玉井 アニメを入り口にももクロを知ったという方々には、そこからほかの楽曲にもたどり着いてほしくて。アニメのタイアップソング以外にもたくさんいい曲がありますし、「走れ!」や「行くぜっ!怪盗少女」だけじゃないぞっていうところも知ってほしいなと思います。
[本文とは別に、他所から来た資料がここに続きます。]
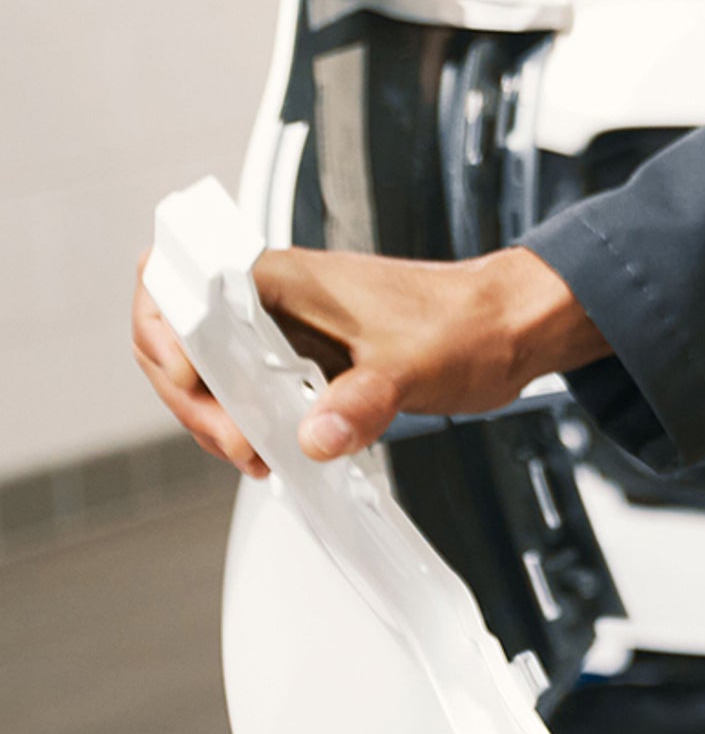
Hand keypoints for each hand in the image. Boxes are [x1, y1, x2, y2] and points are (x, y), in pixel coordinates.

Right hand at [132, 246, 609, 475]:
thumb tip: (316, 437)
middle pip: (181, 340)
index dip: (163, 333)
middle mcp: (274, 298)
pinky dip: (249, 421)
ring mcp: (286, 329)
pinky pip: (250, 388)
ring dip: (217, 416)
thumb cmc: (472, 322)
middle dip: (191, 397)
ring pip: (211, 370)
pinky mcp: (305, 358)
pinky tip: (272, 450)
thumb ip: (363, 402)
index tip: (189, 381)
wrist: (514, 325)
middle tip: (238, 443)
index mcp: (283, 278)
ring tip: (256, 455)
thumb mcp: (414, 366)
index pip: (176, 284)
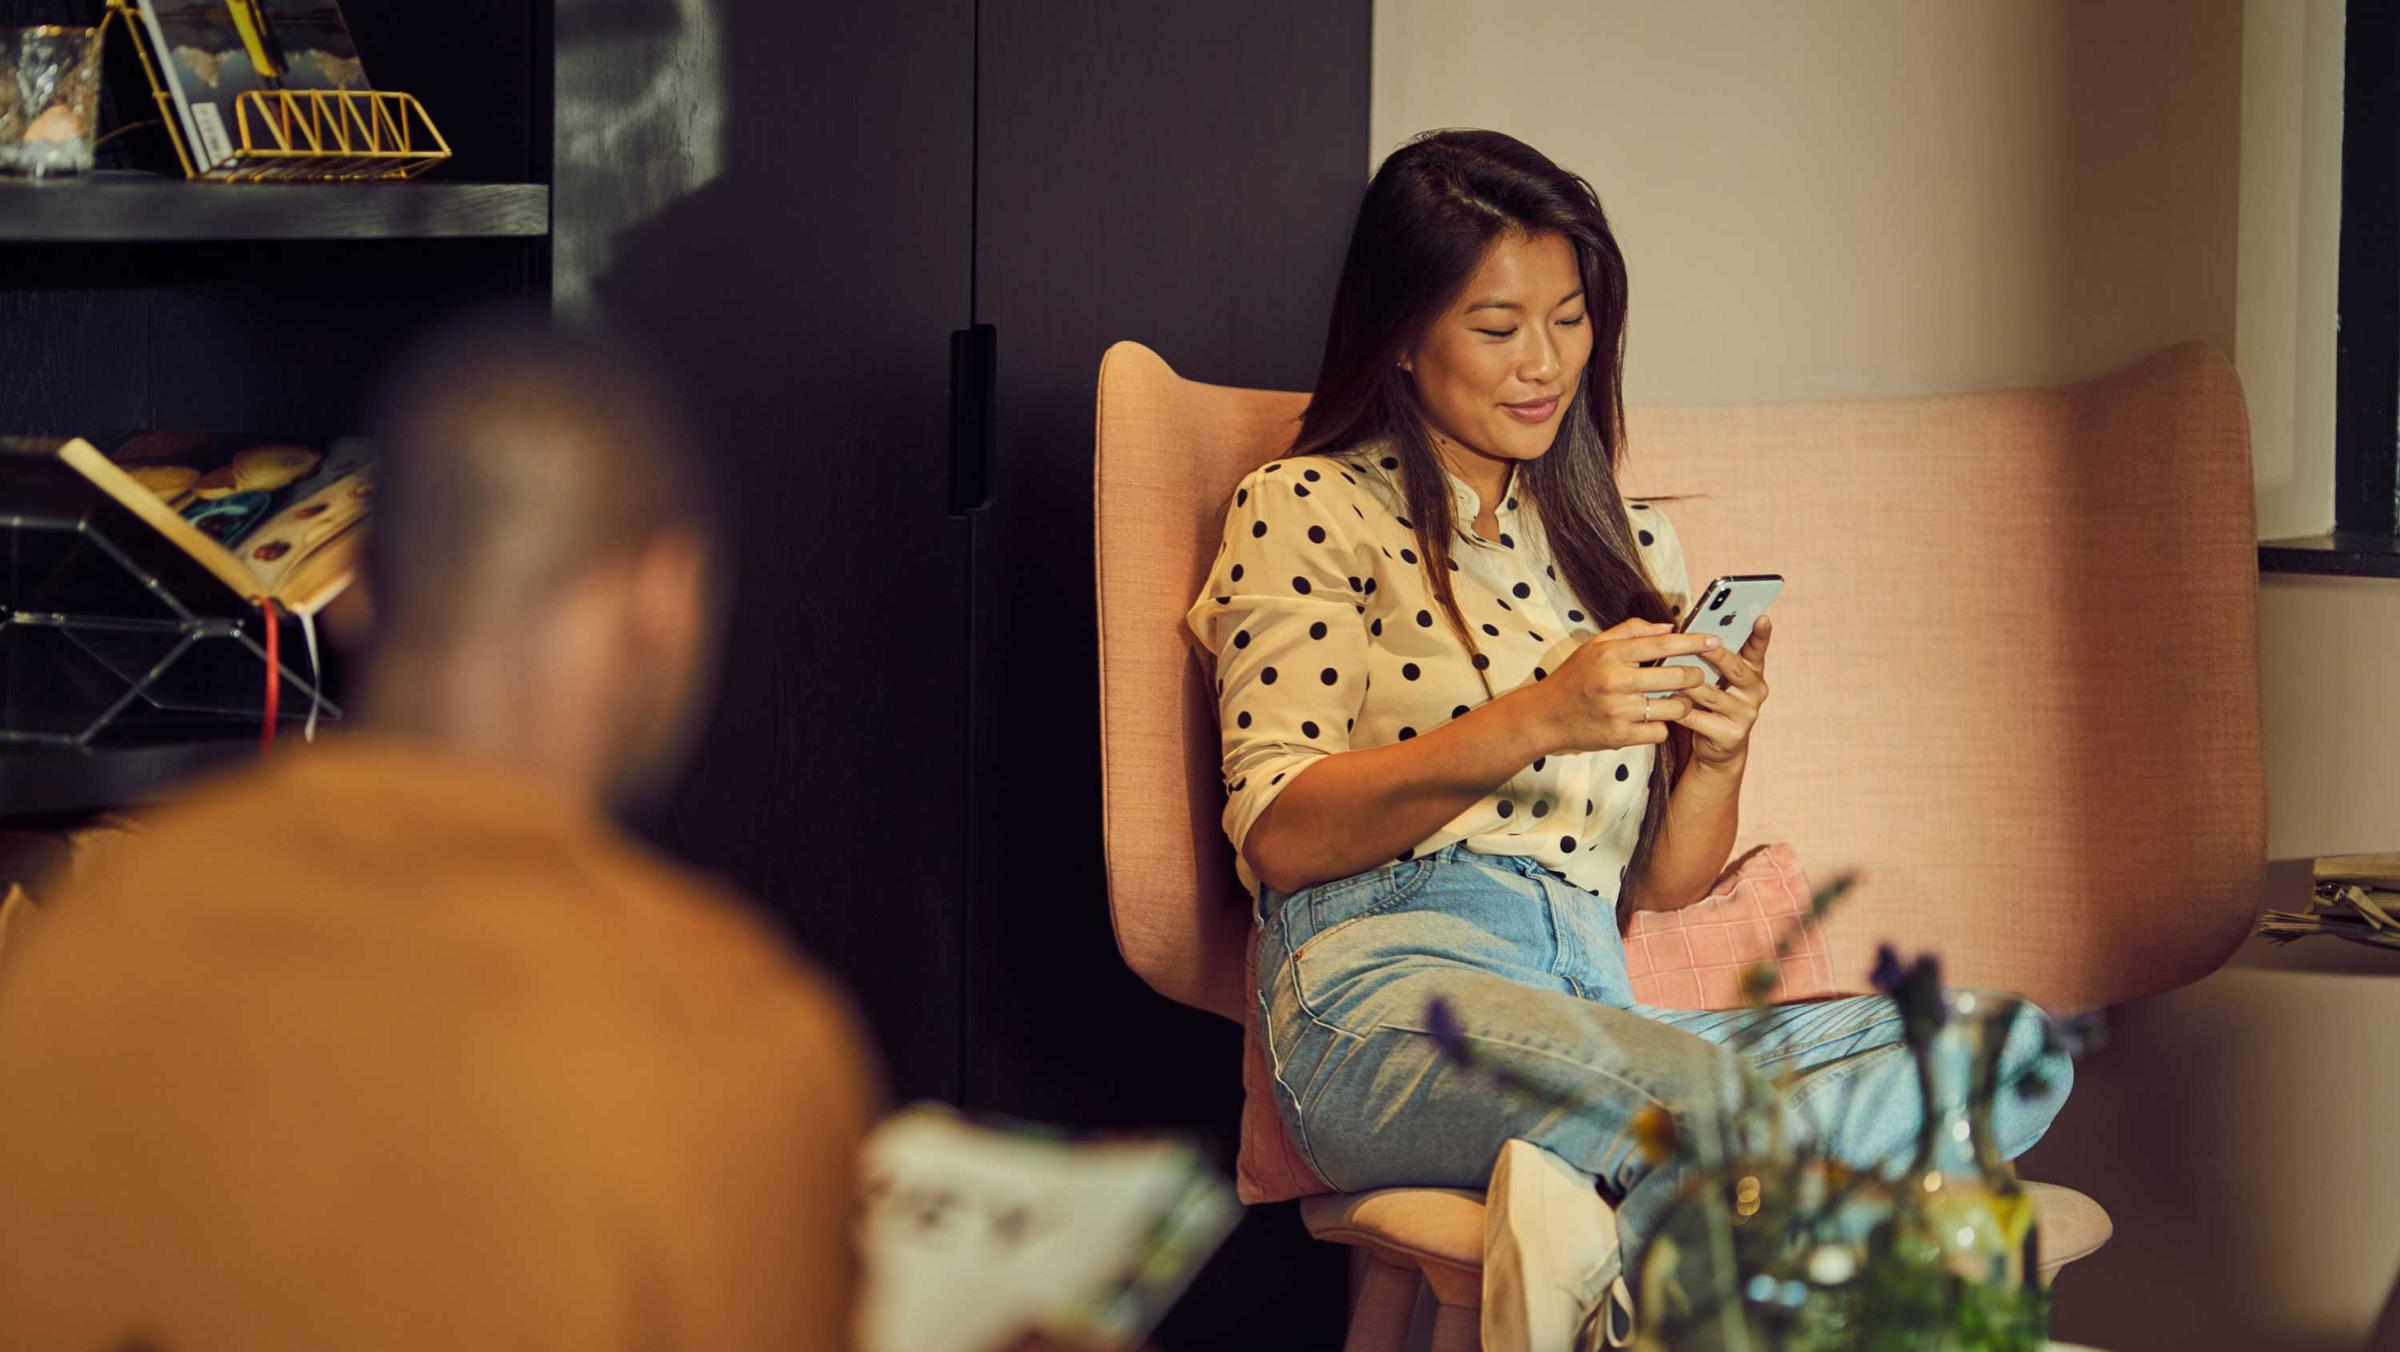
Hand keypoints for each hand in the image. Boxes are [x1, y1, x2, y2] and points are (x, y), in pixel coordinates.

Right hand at [1526, 615, 1720, 754]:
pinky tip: (1652, 720)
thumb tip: (1670, 628)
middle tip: (1695, 676)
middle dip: (1695, 676)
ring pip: (1675, 707)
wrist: (1546, 716)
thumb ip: (1632, 631)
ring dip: (1682, 704)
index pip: (1662, 644)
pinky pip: (1660, 731)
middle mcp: (1615, 681)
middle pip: (1677, 676)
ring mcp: (1619, 711)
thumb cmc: (1575, 677)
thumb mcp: (1595, 646)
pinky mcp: (1620, 736)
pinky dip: (1661, 726)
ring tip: (1675, 699)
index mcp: (1610, 654)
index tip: (1715, 640)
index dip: (1693, 642)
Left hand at [1679, 613, 1771, 770]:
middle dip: (1719, 656)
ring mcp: (1745, 715)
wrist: (1718, 747)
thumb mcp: (1717, 678)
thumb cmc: (1711, 702)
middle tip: (1704, 644)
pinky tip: (1666, 701)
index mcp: (1753, 672)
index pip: (1757, 649)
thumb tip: (1685, 631)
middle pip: (1736, 670)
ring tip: (1670, 673)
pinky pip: (1698, 718)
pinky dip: (1680, 709)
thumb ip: (1709, 656)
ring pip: (1712, 695)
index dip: (1761, 634)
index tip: (1762, 617)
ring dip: (1689, 684)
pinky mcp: (1730, 735)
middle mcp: (1754, 692)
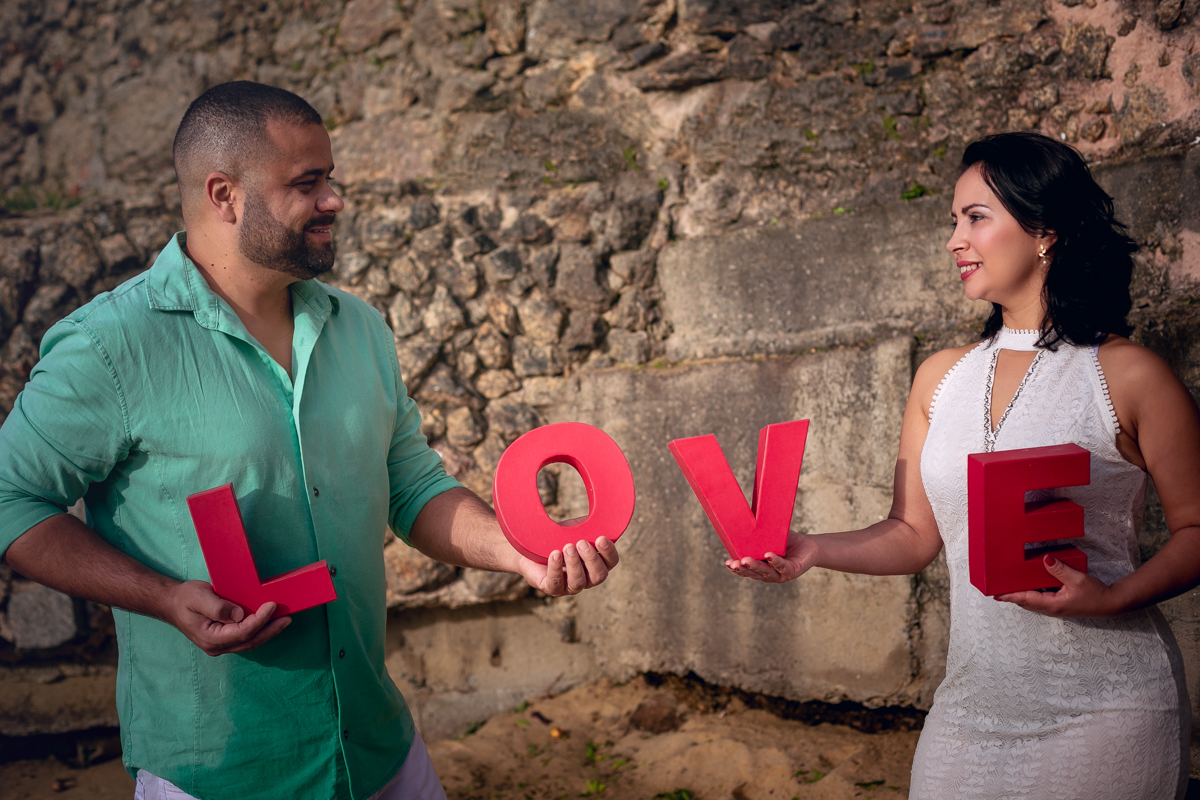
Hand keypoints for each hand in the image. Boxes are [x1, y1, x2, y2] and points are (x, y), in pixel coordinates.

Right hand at [165, 580, 291, 655]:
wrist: (173, 604)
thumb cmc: (185, 598)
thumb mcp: (198, 597)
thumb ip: (217, 607)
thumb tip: (239, 615)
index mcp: (210, 638)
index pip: (242, 632)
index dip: (260, 620)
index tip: (272, 606)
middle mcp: (217, 646)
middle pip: (250, 641)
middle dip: (271, 630)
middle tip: (287, 618)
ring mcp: (221, 645)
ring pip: (250, 642)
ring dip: (268, 632)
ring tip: (284, 620)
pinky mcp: (225, 639)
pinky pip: (246, 638)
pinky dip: (260, 630)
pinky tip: (271, 622)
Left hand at [518, 532, 619, 597]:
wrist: (530, 549)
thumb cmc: (557, 539)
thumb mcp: (574, 529)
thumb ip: (588, 525)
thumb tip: (601, 513)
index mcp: (596, 563)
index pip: (611, 562)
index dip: (609, 552)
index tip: (601, 538)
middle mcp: (586, 578)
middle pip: (599, 575)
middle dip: (591, 559)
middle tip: (581, 542)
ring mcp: (569, 586)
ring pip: (578, 582)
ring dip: (574, 564)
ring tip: (567, 547)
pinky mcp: (552, 589)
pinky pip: (556, 583)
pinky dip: (556, 568)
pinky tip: (554, 554)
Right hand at [725, 529, 818, 582]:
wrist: (809, 547)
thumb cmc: (786, 542)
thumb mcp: (769, 537)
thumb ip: (757, 532)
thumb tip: (742, 515)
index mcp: (760, 568)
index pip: (746, 570)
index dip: (736, 568)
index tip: (727, 563)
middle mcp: (768, 574)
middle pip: (753, 574)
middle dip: (743, 569)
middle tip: (734, 563)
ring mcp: (780, 575)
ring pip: (766, 572)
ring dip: (755, 566)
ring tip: (745, 560)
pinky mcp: (792, 571)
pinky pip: (782, 567)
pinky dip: (775, 561)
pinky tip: (768, 555)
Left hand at [995, 555, 1118, 617]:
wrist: (1110, 603)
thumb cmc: (1095, 593)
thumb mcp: (1077, 579)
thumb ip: (1059, 569)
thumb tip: (1045, 559)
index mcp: (1052, 605)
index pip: (1025, 599)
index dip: (1009, 596)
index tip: (996, 594)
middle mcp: (1050, 609)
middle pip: (1024, 602)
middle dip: (1010, 596)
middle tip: (996, 588)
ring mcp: (1054, 609)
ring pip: (1031, 602)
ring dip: (1019, 596)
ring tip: (1007, 587)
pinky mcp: (1059, 606)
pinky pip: (1039, 600)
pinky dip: (1030, 594)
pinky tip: (1028, 586)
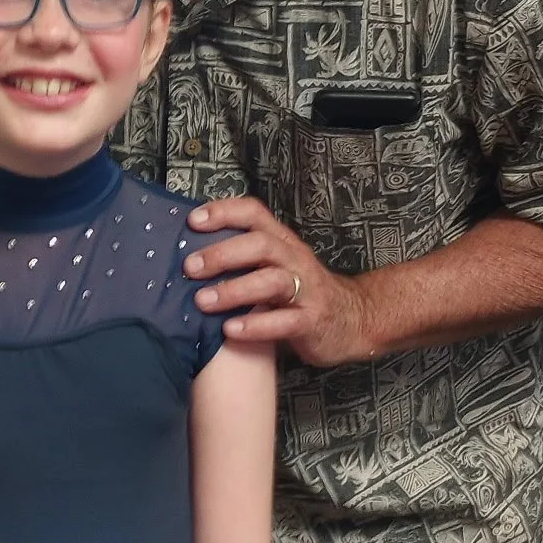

──ここまでの積み重ねが、さらにいろんな可能性を広げていきそうですね。皆さんにインタビューするのはひさしぶりでしたが、考え方含め本当に大人になりましたね。
佐々木 さすがにね(笑)。
玉井 高城さんは31だから。
高城 まあでも、昨日お店で未成年に間違えられましたけどね。
玉井 さっきからこの話ばっかり聞かせてくるんですよ(笑)。
高城 ちゃんと書いておいてください!
玉井 いやいや、いらないです!
佐々木 きっと真面目な店員さんだったんだよ。
高城 いや、そんなことはない。
玉井 お客さん全員に未成年かどうか聞かなくちゃいけないと思ってたんだよ。
佐々木 まだ見極めができなかっただけ。
玉井 しかも、店員さんに「未成年じゃないですよね?」って聞かれて「違います」だけでいいのに……。
高城 「31です!」って答えました(笑)。
百田 それがおばさんっぽいのよ(笑)。
玉井 それでさっき「ねえ、聞いて! 昨日未成年に間違えられたの!」と言ってきて。その言い方もおばさんぽいんですよ。
高城 イヤだねえ、本当に(笑)。
プロフィール
ももいろクローバーZ(モモイロクローバーゼット)
百田夏菜子、玉井詩織、佐々木彩夏、高城れにの4人からなるアイドルグループ。2008年にももいろクローバー名義で結成され、2010年5月にシングル「行くぜっ!怪盗少女」でメジャーデビューを果たした。2011年4月に早見あかりがグループを脱退したあと、グループ名をももいろクローバーZへ改名。2012年にグループ結成当初から目標としていた「NHK紅白歌合戦」に初出場し、2014年3月には女性グループとして初となる東京・国立競技場での単独ライブを成功させた。2016年2月に3rdアルバム「AMARANTHUS」、4thアルバム「白金の夜明け」を同時リリースし、同月より初のドームツアーを開催。2018年5月には結成10周年を記念した初の東京・東京ドーム公演を行ったほか、ベストアルバム「桃も十、番茶も出花」を発表した。結成11周年記念日である2019年5月17日に5thアルバム「MOMOIRO CLOVER Z」、その3年後の結成14周年記念日である2022年5月17日に6thアルバム「祝典」をリリース。2024年5月に7thアルバム「イドラ」を発表。8月にアニメ「転生したらスライムだった件」第3期のオープニングテーマ「レナセールセレナーデ」をCDリリースし、10月にはアニメ「甘神さんちの縁結び」のオープニングテーマ「やわく恋して ~ずっと僕らでいられますように~」を配信リリースした。